Problem to solve
Nothing in the entries below may be altered; print them as they stand.

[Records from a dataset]
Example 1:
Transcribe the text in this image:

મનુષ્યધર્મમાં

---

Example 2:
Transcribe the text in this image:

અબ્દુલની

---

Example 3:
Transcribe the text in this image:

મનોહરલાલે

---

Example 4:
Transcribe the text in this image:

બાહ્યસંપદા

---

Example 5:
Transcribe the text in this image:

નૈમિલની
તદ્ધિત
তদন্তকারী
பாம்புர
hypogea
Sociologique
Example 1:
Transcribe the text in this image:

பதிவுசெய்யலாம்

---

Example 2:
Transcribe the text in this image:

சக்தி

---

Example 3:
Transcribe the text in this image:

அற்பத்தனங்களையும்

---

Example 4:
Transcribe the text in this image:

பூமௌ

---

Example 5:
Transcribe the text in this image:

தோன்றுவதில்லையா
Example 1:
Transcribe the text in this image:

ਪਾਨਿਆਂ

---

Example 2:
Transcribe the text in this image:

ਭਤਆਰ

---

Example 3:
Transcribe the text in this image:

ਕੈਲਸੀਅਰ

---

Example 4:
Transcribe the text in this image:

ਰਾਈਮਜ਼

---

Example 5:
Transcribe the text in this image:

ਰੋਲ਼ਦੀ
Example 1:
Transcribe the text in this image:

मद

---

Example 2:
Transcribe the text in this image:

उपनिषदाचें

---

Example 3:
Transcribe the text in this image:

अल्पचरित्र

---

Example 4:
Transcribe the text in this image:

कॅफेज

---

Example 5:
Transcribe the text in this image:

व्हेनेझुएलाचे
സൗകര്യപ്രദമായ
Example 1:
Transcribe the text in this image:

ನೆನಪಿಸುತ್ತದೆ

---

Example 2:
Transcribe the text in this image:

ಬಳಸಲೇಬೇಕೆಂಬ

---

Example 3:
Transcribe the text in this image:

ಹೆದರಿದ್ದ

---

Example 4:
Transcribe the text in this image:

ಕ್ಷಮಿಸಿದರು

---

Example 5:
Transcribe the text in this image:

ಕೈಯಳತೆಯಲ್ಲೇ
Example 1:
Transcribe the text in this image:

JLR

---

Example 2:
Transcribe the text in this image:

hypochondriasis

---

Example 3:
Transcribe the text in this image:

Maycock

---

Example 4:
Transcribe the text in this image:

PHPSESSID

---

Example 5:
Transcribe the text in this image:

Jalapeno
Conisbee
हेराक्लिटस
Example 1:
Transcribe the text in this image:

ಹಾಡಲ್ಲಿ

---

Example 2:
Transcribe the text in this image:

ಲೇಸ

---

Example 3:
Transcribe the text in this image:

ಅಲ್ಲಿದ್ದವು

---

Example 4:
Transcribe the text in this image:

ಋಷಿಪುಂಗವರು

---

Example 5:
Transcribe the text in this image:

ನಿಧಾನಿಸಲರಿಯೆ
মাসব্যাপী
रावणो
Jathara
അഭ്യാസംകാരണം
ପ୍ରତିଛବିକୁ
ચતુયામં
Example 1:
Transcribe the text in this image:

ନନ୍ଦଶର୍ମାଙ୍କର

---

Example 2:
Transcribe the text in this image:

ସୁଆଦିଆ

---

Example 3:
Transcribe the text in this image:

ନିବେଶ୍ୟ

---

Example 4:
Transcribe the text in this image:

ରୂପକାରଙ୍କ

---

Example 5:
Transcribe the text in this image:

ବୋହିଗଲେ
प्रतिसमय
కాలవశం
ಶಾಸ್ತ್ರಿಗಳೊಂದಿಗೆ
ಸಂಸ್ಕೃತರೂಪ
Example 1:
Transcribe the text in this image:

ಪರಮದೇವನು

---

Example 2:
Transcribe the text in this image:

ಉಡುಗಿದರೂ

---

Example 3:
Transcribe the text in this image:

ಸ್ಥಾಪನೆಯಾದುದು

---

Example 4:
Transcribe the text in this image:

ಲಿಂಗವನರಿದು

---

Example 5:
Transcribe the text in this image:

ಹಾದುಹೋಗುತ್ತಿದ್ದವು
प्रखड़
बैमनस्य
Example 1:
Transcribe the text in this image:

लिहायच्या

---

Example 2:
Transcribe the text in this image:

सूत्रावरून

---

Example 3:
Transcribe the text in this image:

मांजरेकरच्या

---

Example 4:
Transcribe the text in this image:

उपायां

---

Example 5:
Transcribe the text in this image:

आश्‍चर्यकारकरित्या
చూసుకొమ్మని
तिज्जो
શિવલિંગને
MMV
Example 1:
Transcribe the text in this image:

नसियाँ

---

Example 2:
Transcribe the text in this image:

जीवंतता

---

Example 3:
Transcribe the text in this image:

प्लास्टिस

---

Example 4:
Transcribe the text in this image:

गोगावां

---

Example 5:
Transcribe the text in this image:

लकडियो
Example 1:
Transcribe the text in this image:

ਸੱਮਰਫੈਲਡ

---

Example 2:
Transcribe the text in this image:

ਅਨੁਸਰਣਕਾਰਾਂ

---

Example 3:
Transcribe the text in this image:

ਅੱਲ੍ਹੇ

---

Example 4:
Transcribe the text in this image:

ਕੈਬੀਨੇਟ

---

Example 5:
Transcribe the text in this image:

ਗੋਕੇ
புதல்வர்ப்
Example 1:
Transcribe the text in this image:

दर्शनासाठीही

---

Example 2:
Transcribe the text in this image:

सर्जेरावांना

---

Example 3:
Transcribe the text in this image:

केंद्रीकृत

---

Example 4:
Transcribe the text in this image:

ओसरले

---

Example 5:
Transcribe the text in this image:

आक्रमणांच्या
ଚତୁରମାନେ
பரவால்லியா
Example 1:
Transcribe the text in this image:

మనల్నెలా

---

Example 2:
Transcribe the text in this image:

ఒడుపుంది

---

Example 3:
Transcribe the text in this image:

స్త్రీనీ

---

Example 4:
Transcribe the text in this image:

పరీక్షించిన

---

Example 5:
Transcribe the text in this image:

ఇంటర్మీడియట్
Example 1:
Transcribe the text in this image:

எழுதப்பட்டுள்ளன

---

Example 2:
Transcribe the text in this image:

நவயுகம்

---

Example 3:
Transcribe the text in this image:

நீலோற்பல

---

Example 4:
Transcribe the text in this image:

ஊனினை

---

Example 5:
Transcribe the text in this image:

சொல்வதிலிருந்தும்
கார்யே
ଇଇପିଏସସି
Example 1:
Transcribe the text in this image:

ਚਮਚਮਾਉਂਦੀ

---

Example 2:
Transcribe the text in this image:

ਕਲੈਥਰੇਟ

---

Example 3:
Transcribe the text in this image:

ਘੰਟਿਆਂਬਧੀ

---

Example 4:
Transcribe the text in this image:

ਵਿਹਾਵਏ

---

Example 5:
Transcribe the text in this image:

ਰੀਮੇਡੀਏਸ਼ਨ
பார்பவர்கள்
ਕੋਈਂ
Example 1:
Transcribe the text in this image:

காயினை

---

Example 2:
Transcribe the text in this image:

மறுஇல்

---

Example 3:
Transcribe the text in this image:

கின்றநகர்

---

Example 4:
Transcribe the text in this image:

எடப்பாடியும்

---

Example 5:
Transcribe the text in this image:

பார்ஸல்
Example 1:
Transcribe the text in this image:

Answer for this exercise
Example 1:
Transcribe the text in this image:

મનુષ્યધર્મમાં

---

Example 2:
Transcribe the text in this image:

અબ્દુલની

---

Example 3:
Transcribe the text in this image:

મનોહરલાલે

---

Example 4:
Transcribe the text in this image:

બાહ્યસંપદા

---

Example 5:
Transcribe the text in this image:

નૈમિલની
તદ્ધિત
তদন্তকারী
பாம்புர
hypogea
Sociologique
Example 1:
Transcribe the text in this image:

பதிவுசெய்யலாம்

---

Example 2:
Transcribe the text in this image:

சக்தி

---

Example 3:
Transcribe the text in this image:

அற்பத்தனங்களையும்

---

Example 4:
Transcribe the text in this image:

பூமௌ

---

Example 5:
Transcribe the text in this image:

தோன்றுவதில்லையா
Example 1:
Transcribe the text in this image:

ਪਾਨਿਆਂ

---

Example 2:
Transcribe the text in this image:

ਭਤਆਰ

---

Example 3:
Transcribe the text in this image:

ਕੈਲਸੀਅਰ

---

Example 4:
Transcribe the text in this image:

ਰਾਈਮਜ਼

---

Example 5:
Transcribe the text in this image:

ਰੋਲ਼ਦੀ
Example 1:
Transcribe the text in this image:

मद

---

Example 2:
Transcribe the text in this image:

उपनिषदाचें

---

Example 3:
Transcribe the text in this image:

अल्पचरित्र

---

Example 4:
Transcribe the text in this image:

कॅफेज

---

Example 5:
Transcribe the text in this image:

व्हेनेझुएलाचे
സൗകര്യപ്രദമായ
Example 1:
Transcribe the text in this image:

ನೆನಪಿಸುತ್ತದೆ

---

Example 2:
Transcribe the text in this image:

ಬಳಸಲೇಬೇಕೆಂಬ

---

Example 3:
Transcribe the text in this image:

ಹೆದರಿದ್ದ

---

Example 4:
Transcribe the text in this image:

ಕ್ಷಮಿಸಿದರು

---

Example 5:
Transcribe the text in this image:

ಕೈಯಳತೆಯಲ್ಲೇ
Example 1:
Transcribe the text in this image:

JLR

---

Example 2:
Transcribe the text in this image:

hypochondriasis

---

Example 3:
Transcribe the text in this image:

Maycock

---

Example 4:
Transcribe the text in this image:

PHPSESSID

---

Example 5:
Transcribe the text in this image:

Jalapeno
Conisbee
हेराक्लिटस
Example 1:
Transcribe the text in this image:

ಹಾಡಲ್ಲಿ

---

Example 2:
Transcribe the text in this image:

ಲೇಸ

---

Example 3:
Transcribe the text in this image:

ಅಲ್ಲಿದ್ದವು

---

Example 4:
Transcribe the text in this image:

ಋಷಿಪುಂಗವರು

---

Example 5:
Transcribe the text in this image:

ನಿಧಾನಿಸಲರಿಯೆ
মাসব্যাপী
रावणो
Jathara
അഭ്യാസംകാരണം
ପ୍ରତିଛବିକୁ
ચતુયામં
Example 1:
Transcribe the text in this image:

ନନ୍ଦଶର୍ମାଙ୍କର

---

Example 2:
Transcribe the text in this image:

ସୁଆଦିଆ

---

Example 3:
Transcribe the text in this image:

ନିବେଶ୍ୟ

---

Example 4:
Transcribe the text in this image:

ରୂପକାରଙ୍କ

---

Example 5:
Transcribe the text in this image:

ବୋହିଗଲେ
प्रतिसमय
కాలవశం
ಶಾಸ್ತ್ರಿಗಳೊಂದಿಗೆ
ಸಂಸ್ಕೃತರೂಪ
Example 1:
Transcribe the text in this image:

ಪರಮದೇವನು

---

Example 2:
Transcribe the text in this image:

ಉಡುಗಿದರೂ

---

Example 3:
Transcribe the text in this image:

ಸ್ಥಾಪನೆಯಾದುದು

---

Example 4:
Transcribe the text in this image:

ಲಿಂಗವನರಿದು

---

Example 5:
Transcribe the text in this image:

ಹಾದುಹೋಗುತ್ತಿದ್ದವು
प्रखड़
बैमनस्य
Example 1:
Transcribe the text in this image:

लिहायच्या

---

Example 2:
Transcribe the text in this image:

सूत्रावरून

---

Example 3:
Transcribe the text in this image:

मांजरेकरच्या

---

Example 4:
Transcribe the text in this image:

उपायां

---

Example 5:
Transcribe the text in this image:

आश्‍चर्यकारकरित्या
చూసుకొమ్మని
तिज्जो
શિવલિંગને
MMV
Example 1:
Transcribe the text in this image:

नसियाँ

---

Example 2:
Transcribe the text in this image:

जीवंतता

---

Example 3:
Transcribe the text in this image:

प्लास्टिस

---

Example 4:
Transcribe the text in this image:

गोगावां

---

Example 5:
Transcribe the text in this image:

लकडियो
Example 1:
Transcribe the text in this image:

ਸੱਮਰਫੈਲਡ

---

Example 2:
Transcribe the text in this image:

ਅਨੁਸਰਣਕਾਰਾਂ

---

Example 3:
Transcribe the text in this image:

ਅੱਲ੍ਹੇ

---

Example 4:
Transcribe the text in this image:

ਕੈਬੀਨੇਟ

---

Example 5:
Transcribe the text in this image:

ਗੋਕੇ
புதல்வர்ப்
Example 1:
Transcribe the text in this image:

दर्शनासाठीही

---

Example 2:
Transcribe the text in this image:

सर्जेरावांना

---

Example 3:
Transcribe the text in this image:

केंद्रीकृत

---

Example 4:
Transcribe the text in this image:

ओसरले

---

Example 5:
Transcribe the text in this image:

आक्रमणांच्या
ଚତୁରମାନେ
பரவால்லியா
Example 1:
Transcribe the text in this image:

మనల్నెలా

---

Example 2:
Transcribe the text in this image:

ఒడుపుంది

---

Example 3:
Transcribe the text in this image:

స్త్రీనీ

---

Example 4:
Transcribe the text in this image:

పరీక్షించిన

---

Example 5:
Transcribe the text in this image:

ఇంటర్మీడియట్
Example 1:
Transcribe the text in this image:

எழுதப்பட்டுள்ளன

---

Example 2:
Transcribe the text in this image:

நவயுகம்

---

Example 3:
Transcribe the text in this image:

நீலோற்பல

---

Example 4:
Transcribe the text in this image:

ஊனினை

---

Example 5:
Transcribe the text in this image:

சொல்வதிலிருந்தும்
கார்யே
ଇଇପିଏସସି
Example 1:
Transcribe the text in this image:

ਚਮਚਮਾਉਂਦੀ

---

Example 2:
Transcribe the text in this image:

ਕਲੈਥਰੇਟ

---

Example 3:
Transcribe the text in this image:

ਘੰਟਿਆਂਬਧੀ

---

Example 4:
Transcribe the text in this image:

ਵਿਹਾਵਏ

---

Example 5:
Transcribe the text in this image:

ਰੀਮੇਡੀਏਸ਼ਨ
பார்பவர்கள்
ਕੋਈਂ
Example 1:
Transcribe the text in this image:

காயினை

---

Example 2:
Transcribe the text in this image:

மறுஇல்

---

Example 3:
Transcribe the text in this image:

கின்றநகர்

---

Example 4:
Transcribe the text in this image:

எடப்பாடியும்

---

Example 5:
Transcribe the text in this image:

பார்ஸல்
Example 1:
Transcribe the text in this image:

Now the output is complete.